"The need which is so keenly felt for a reform of secondary schools concerns not only an educational, but also a human and social problem. This can be summed up in one sentence: Schools as they are today, are adapted neither to the needs of adolescence nor to the times in which we live. Society has not only developed into a state of utmost complication and extreme contrasts, but it has now come to a crisis in which the peace of the world and civilization itself is threatened. The crisis is certainly connected with the immense progress that has been made in science and its practical applications, but it has not been caused by them. More than anything it is due to the fact that the development of man himself has not kept pace with that of the external environment.
While material progress has been extremely rapid and social life has been completely transformed, the schools have remained in a kind of arrested development, organized in a way that cannot have been well suited even to the needs of the past, but that today is actually in contrast with human progress. The reform of the secondary school may not solve all the problems of our times, but it is certainly a necessary step, and a practical, though limited, contribution to the great reconstruction of society. Everything that concerns education assumes today an importance of a general kind, and must represent a protection and a practical aid to the development of the individual; that is to say, it must aim at improving the individual in order to improve society.
But, above all it is the education of adolescents that is important, because adolescence is the time when the child enters on the state of manhood [sic] and becomes a member of society. If puberty is on the physical side a transition from an infantile to an adult state, there is also, on the psychological side, a transition from the child who has to live in a family, to the adult who has to live in society. These two needs of the adolescent: for protection during the time of the difficult physical transition, and for an understanding of the society which he is about to enter to play his part, give rise to two problems that are of equal importance concerning education at this age."
--Maria Montessori, "The Erdkinder," 1948
Post-Odyssey trip I now have one four-day week of experience in the Montessori adolescent environment. Maria Montessori wrote one main essay on adolescence, "The Erdkinder." In it she presents many contemporary-feeling ideas to help children begin to journey towards adulthood, including providing opportunities for students to apprentice and work in real world occupations such as farming and running small guest houses in the country. The idea was for students to begin to step into their roles as individuals in society, after years of being children within a family unit. There is a sense of adventure and challenge and trusting that the students are up to new physical and mental tasks and growing independence.

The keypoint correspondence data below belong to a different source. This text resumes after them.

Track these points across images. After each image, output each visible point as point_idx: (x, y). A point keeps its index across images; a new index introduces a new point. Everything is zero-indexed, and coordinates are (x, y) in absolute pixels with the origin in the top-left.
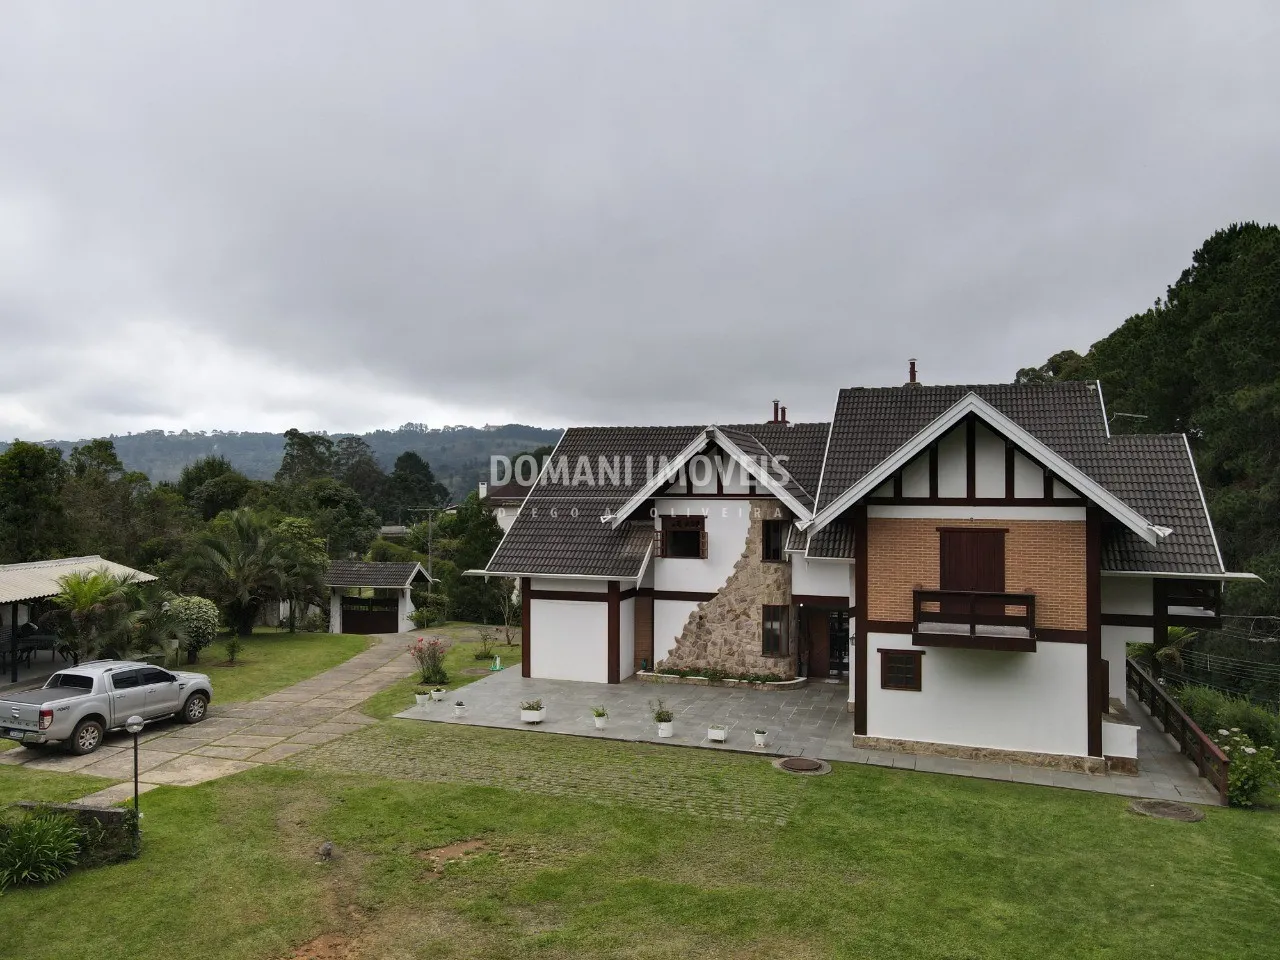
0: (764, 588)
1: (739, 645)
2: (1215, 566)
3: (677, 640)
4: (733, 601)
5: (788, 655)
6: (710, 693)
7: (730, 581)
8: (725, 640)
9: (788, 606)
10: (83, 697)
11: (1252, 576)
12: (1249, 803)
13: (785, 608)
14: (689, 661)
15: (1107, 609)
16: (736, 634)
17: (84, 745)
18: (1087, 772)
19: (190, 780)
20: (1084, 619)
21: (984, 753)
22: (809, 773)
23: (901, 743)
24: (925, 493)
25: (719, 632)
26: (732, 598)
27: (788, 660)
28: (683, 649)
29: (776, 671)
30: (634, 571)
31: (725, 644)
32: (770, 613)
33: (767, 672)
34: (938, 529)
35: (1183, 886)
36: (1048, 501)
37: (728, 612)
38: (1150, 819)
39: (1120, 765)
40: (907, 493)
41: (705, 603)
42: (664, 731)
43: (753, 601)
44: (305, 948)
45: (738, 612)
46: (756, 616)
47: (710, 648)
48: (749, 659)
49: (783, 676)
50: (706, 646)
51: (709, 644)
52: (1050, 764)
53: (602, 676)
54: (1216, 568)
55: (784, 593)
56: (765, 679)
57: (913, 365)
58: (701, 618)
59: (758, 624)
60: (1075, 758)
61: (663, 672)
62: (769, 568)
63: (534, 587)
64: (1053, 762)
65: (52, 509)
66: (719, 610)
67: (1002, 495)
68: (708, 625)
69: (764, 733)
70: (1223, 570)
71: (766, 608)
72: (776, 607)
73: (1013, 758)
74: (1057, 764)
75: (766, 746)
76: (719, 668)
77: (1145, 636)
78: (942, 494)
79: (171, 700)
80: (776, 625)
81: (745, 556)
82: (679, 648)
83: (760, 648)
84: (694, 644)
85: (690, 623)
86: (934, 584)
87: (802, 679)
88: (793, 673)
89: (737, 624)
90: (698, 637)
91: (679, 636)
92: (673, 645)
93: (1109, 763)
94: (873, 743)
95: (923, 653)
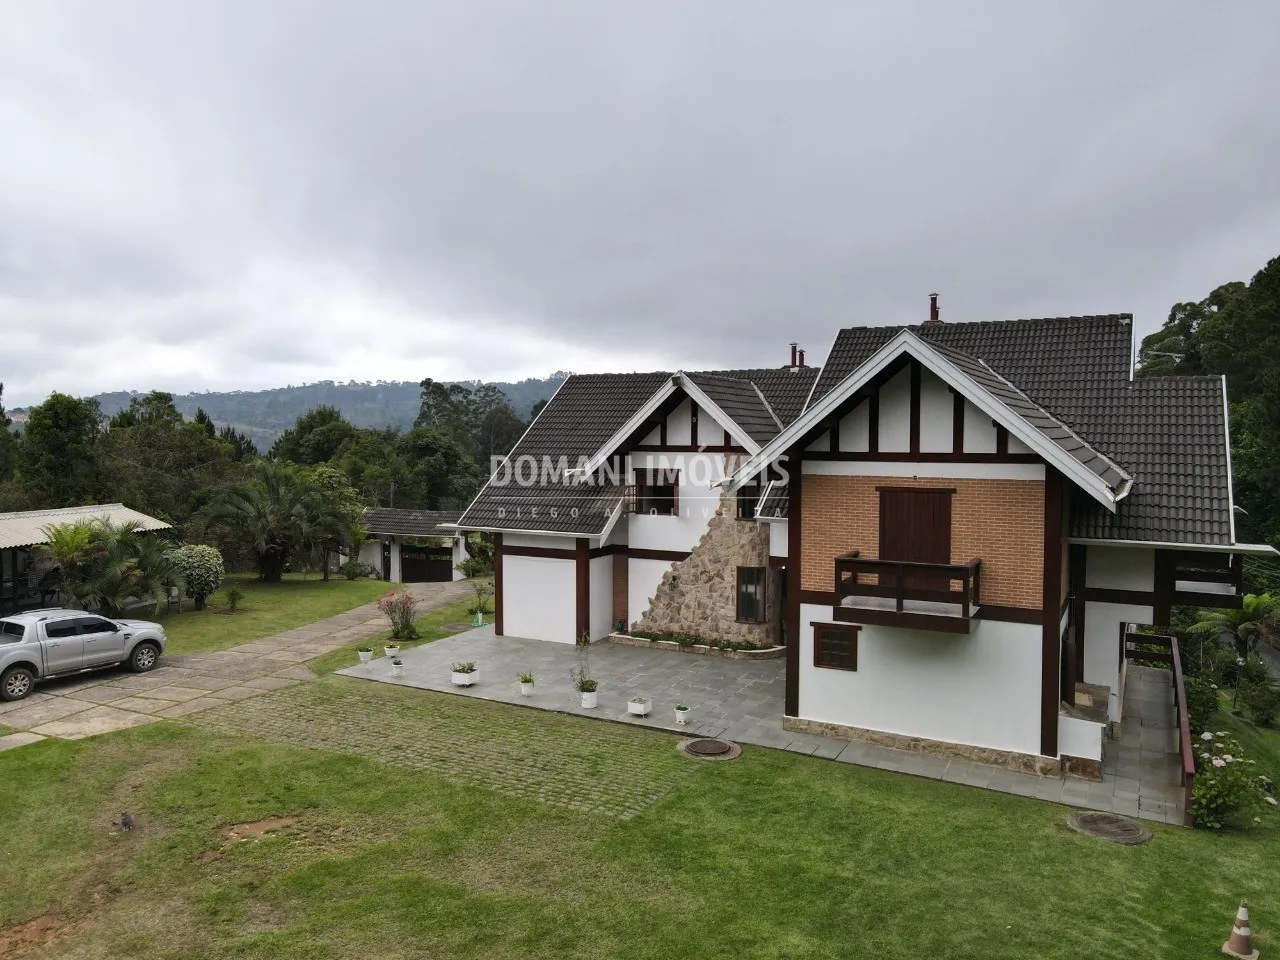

Our students are not at boarding school in the country, so we find other ways to create these opportunities for growth and risk. One is through a set of classes called "occupations." Instead of electives, we have a variety of courses which relate to real-world work and/or creative expression. I am teaching the occupation called Marketplace, which will come to life in a school shop, at school events, and, in the spring, as a farm stand selling the harvest of the Farming occupation. Other occupations at the school include a bicycle repair shop, forestry, design lab, and musicianship. This is a new challenge for me in that it is a shift from only teaching English, but it is also something that will allow me to utilize and share my past experiences running small businesses and developing spaces for art and commerce. Though a bit daunting in the crush of the very-new school year, there is something about the occupations that acknowledges that teachers are full humans with diverse experiences and interests, not simply obsessive geeks about one narrow subject area. This feels respectful and more realistically representative of all that adulthood entails--layers of tasks, roles, and continual learning.
Because core classes, occupation classes, plus service work, plus community meetings and advisory time are all woven into our week, my brain is a blur of spreadsheets and schedules and where-to-be-when. I sat here on the floor preparing most of this Saturday, which is tiring, but I look forward to one week from now when I'll have another five days of experience and things will feel a little bit less completely new and strange. It is through the work that I will find the way.